━━━━━ TEXTE CHOISI

Rotraut, Rotraut Uecker, Rotraut Klein, Rotraut Moquay, sous toutes ses identités est d’abord une artiste mythique. Elle est aussi et avant tout une artiste bien vivante, passionnément  créative comme elle l’a toujours été. Le livre que publient les éditions Dilecta, réalisé par Michèle Gazier, apporte ainsi la démonstration de la diversité et de la richesse de l’œuvre de cette artiste. Magnifiquement illustré, cet ouvrage permet sur plus de deux cents pages d’apprécier l’inventivité de Rotraut. La liste impressionnante de ses expositions personnelles ou publiques, la présence de ses œuvres dans les collections publiques ou privées témoignent de son importance dans le monde de l’art d’aujourd’hui.

 
Son parcours dans l’art, Rotraut l’a débuté toute jeune, dans sa Poméranie où elle naît en 1938, à Mecklenburg. Et c’est d’abord dans l’émotion, les sensations, la captation des effluves mystérieux de la nature que naît sa vocation. Rotraut est comme une plaque sensible qui enregistre toutes les vibrations autour d’elle. Peu à peu, elle constitue ainsi son patrimoine qui fait sa richesse et qu’elle distille tout au long de son œuvre.

Pour comprendre le travail de Rotraut, il faut saisir la vie de l’artiste dans sa globalité. Dans ses points fixes comme dans ses déplacements intercontinentaux. De sa naissance, en Allemagne, juste avant la guerre, jusqu’à l’épanouissement de son expression dans son atelier de Paradise Valley, près de Phoenix, en Arizona, via l’Australie où elle a aussi ses attaches. Comprendre d’où vient son inspiration, d’où jaillissent les émotions et les pulsions qui l’animent. Savoir que Rotraut a toujours baigné dans un milieu où créer était une seconde nature. Ce n’est pas un hasard si son frère, Günther Uecker, est devenu l’un des artistes allemands contemporains les plus reconnus et admirés dans le monde. Savoir aussi qu’elle a été l’épouse d’un des phares de l’art contemporain, Yves Klein.  Disparu en 1962, celui-ci a laissé une œuvre d’une immense portée fondatrice : les collectionneurs du monde entier se l’arrachent aujourd’hui à prix d’or connaissant sa valeur prophétique et esthétique. Savoir enfin que l’art a toujours été le guide de Rotraut.

━━━━━━━━━━
━━━━━ DONNÉES FOURNIES

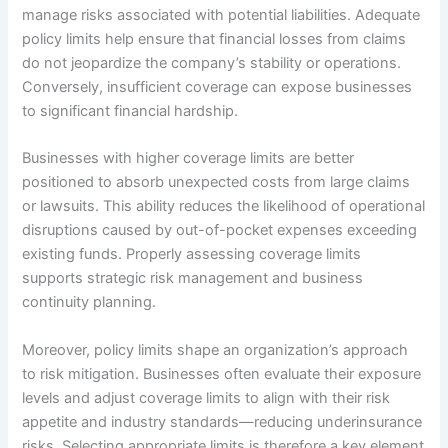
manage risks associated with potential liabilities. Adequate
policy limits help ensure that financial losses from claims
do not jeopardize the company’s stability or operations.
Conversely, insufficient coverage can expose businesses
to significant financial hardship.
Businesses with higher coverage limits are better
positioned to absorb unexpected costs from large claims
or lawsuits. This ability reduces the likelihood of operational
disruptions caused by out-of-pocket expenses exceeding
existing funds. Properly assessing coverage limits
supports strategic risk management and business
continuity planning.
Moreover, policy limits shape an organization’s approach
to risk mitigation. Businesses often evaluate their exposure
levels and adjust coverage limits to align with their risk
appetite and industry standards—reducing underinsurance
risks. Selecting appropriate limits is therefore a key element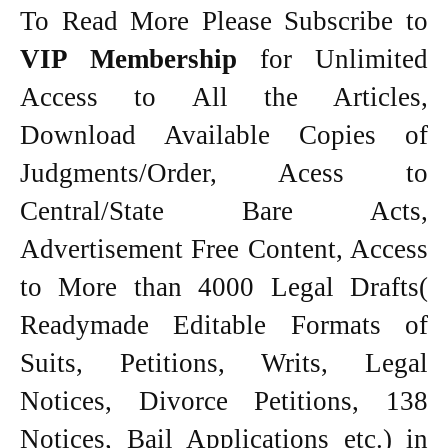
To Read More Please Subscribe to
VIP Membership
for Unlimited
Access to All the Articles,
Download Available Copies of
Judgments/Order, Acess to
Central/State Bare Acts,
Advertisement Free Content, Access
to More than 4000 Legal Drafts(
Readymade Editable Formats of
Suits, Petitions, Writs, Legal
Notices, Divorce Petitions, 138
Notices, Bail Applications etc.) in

━━━━━━━━━━
━━━━━ DONNÉES FOURNIES

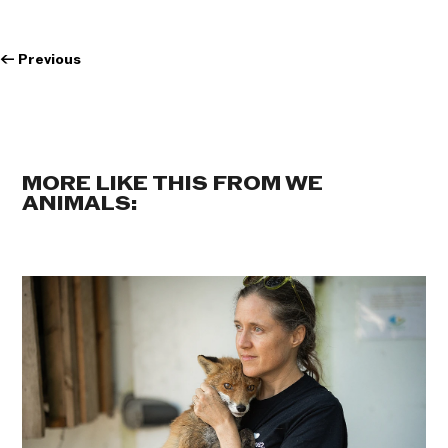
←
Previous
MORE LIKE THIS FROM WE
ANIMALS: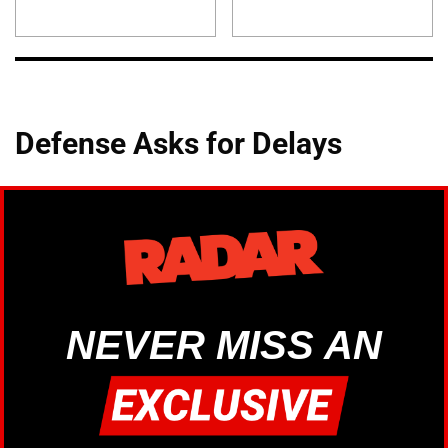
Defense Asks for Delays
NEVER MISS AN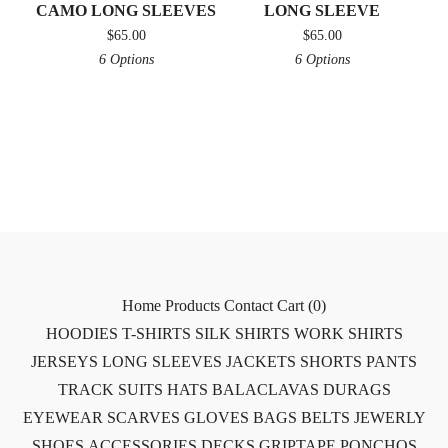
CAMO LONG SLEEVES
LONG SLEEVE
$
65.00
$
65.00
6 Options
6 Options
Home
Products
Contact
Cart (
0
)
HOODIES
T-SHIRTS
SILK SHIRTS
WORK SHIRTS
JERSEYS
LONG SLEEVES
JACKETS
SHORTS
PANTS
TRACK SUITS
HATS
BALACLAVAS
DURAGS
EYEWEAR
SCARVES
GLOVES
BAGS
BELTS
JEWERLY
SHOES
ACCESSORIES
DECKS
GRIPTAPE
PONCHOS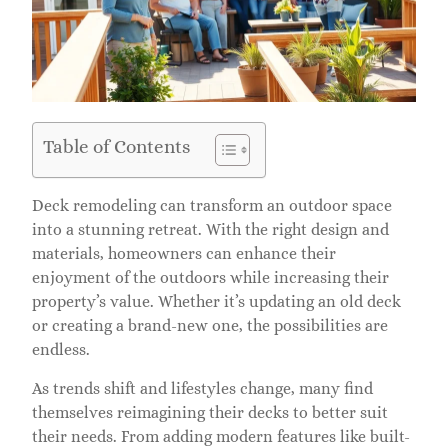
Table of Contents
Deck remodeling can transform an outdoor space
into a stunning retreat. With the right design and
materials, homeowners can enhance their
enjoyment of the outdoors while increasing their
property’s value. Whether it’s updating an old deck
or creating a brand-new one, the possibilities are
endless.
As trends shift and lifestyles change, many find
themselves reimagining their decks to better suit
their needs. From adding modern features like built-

━━━━━━━━━━
━━━━━ DONNÉES FOURNIES

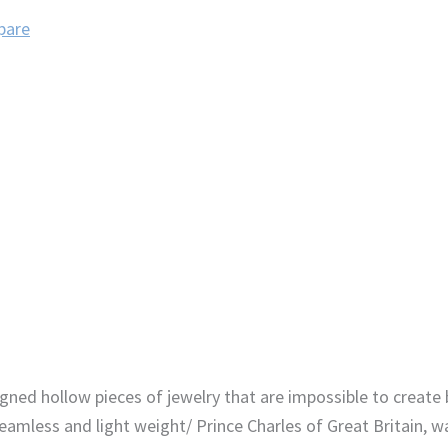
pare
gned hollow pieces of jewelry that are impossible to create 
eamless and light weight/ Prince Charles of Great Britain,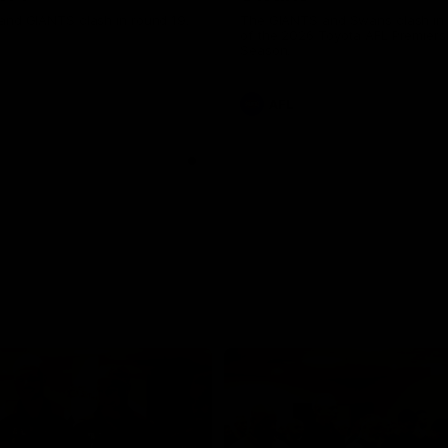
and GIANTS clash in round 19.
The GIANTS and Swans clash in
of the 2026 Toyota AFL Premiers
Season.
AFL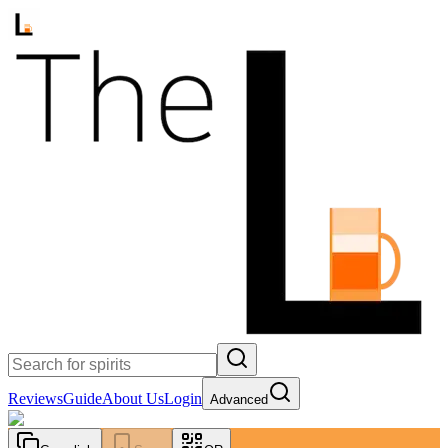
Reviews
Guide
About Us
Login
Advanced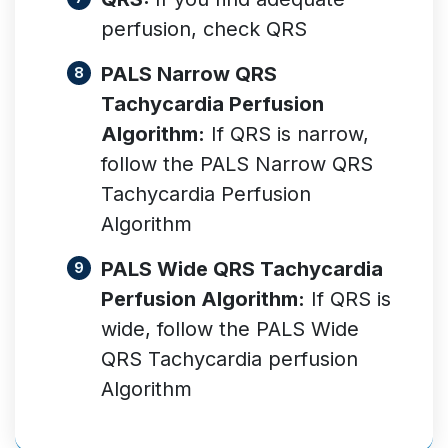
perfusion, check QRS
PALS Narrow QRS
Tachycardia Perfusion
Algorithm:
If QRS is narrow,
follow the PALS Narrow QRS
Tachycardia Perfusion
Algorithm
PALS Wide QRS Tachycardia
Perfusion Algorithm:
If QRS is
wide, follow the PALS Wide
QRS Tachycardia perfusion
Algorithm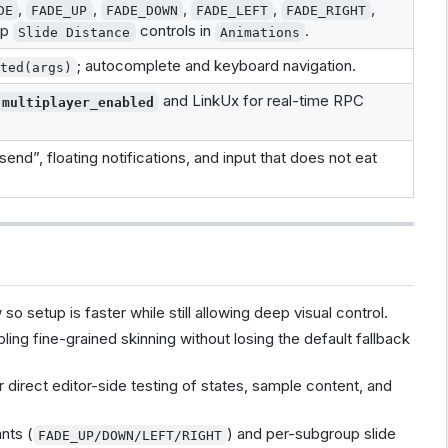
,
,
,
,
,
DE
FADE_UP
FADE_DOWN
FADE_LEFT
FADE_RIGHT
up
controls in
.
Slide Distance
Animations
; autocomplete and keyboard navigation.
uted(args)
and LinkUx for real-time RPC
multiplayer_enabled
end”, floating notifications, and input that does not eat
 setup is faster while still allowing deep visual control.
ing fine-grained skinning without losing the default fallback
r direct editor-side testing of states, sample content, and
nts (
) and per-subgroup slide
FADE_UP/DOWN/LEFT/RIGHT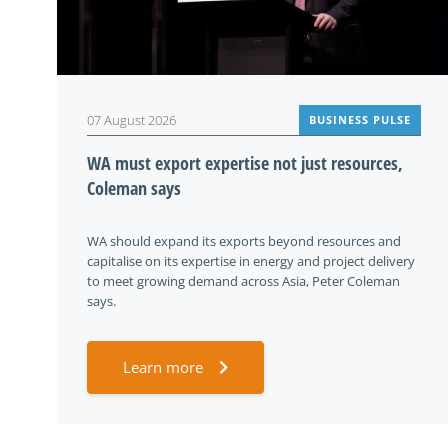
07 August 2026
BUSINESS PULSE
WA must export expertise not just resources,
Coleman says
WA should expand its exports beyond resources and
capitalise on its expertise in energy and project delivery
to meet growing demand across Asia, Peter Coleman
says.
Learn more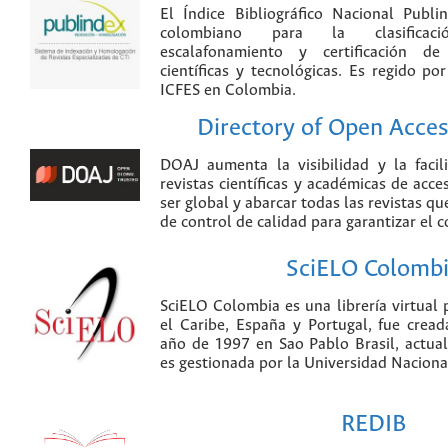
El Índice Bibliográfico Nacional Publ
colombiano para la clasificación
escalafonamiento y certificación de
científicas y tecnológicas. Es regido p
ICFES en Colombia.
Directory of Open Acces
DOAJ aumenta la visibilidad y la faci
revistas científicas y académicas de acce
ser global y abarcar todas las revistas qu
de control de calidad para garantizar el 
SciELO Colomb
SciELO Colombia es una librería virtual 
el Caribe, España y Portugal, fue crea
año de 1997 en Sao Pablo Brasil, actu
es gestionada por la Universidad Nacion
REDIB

━━━━━━━━━━

▶ [EXERCICE] Citez tous les noms sous lesquels l'artiste est désignée dans la première phrase du texte choisi.

▶ [CORRIGÉ] Rotraut, Rotraut Uecker, Rotraut Klein, Rotraut Moquay